Scenario Analysis Quantification
Method 4: Monte Carlo Simulation
Monte Carlo Simulation uses statistical modeling to simulate thousands of possible outcomes, providing a probabilistic distribution of risk values.
How it works:
- Define Input Variables: Specify key risk parameters (e.g., frequency, severity, exposure)
- Set Distributions: Choose probability distributions for each variable (normal, triangular, uniform, etc.)
- Run Simulation: The system performs thousands of iterations, randomly sampling from the distributions
- Analyze Results: Review the probability distribution of outcomes, including percentiles (e.g., P50, P90, P95)
When to use:
- For complex risks with multiple uncertain variables
- When you need confidence intervals around risk estimates
- For regulatory reporting requiring statistical rigor (e.g., capital adequacy)

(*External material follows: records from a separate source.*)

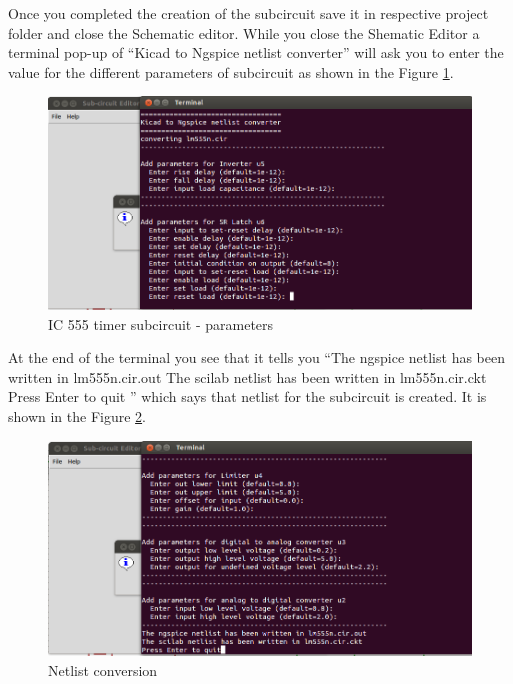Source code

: Once you completed the creation of the subcircuit save it in respective project folder and close the Schematic editor. While you close the Shematic Editor a terminal pop-up of “Kicad to Ngspice netlist converter” will ask you to enter the value for the different parameters of subcircuit as shown in the Figure \ref{para}.

\begin{figure}[h]%
\begin{center}
\includegraphics[width=1\linewidth]{figures/subcircuit-parameters.png}%
\caption{IC 555 timer subcircuit - parameters}
\label{para}
\end{center}
\end{figure}

At the end of the terminal you see that it tells you 
“The ngspice netlist has been written in lm555n.cir.out 
The scilab netlist has been written in lm555n.cir.ckt 
Press Enter to quit ” which says that netlist for the subcircuit is created. It is shown in the Figure \ref{net}.

\begin{figure}[h]%
\begin{center}
\includegraphics[width=1\linewidth]{figures/netlist-generation.png}%
\caption{Netlist conversion}
\label{net}
\end{center}
\end{figure}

- When understanding tail risks (extreme outcomes) is important
Output: A probability distribution showing the range of possible outcomes, including expected value, median, and confidence intervals.

Monte Carlo Simulation Quantification
Step 5: Review Quantified Risk
After quantification, review the risk assessment:
- Verify the monetary value aligns with your expectations
- Check against project risk limits to ensure compliance
- Compare with category limits to confirm the risk fits within organizational constraints

Quantified Risk Summary
Risk Management Best Practices
Choosing a Quantification Method
- Risk Matrix: Best for initial assessments and consistent comparative analysis
- Manual Entry: Use when external data or specific calculations are available
- Scenario Analysis: Ideal for risks with distinct possible outcomes
- Monte Carlo Simulation: Required for complex risks or regulatory capital calculations
Maintaining Risk Limits
- Regularly review risk appetite in response to business changes
- Monitor aggregate risk exposure across projects
- Adjust category limits based on strategic priorities
- Re-quantify risks when material conditions change
Integration with Compliance
- Link risks to relevant controls to demonstrate mitigation efforts
- Use risk quantification to prioritize control implementation
- Ensure treatment strategies are documented with evidence
- Maintain audit trail of all quantification methodologies and assumptions
Key Concepts
Risk Appetite: The total amount of risk an organization is willing to accept in pursuit of its objectives
Expected Value: The probability-weighted average of all possible outcomes
Confidence Interval: A range within which the true risk value is likely to fall with a given probability (e.g., 95% confidence interval)
The quantitative risk management process on the Modulos platform is based on best practices from various laws and industry standards, including ISO/IEC 23894:2023 "Information technology — Artificial intelligence — Guidance on risk management" and ISO 31000:2018 "Risk management — Guidelines".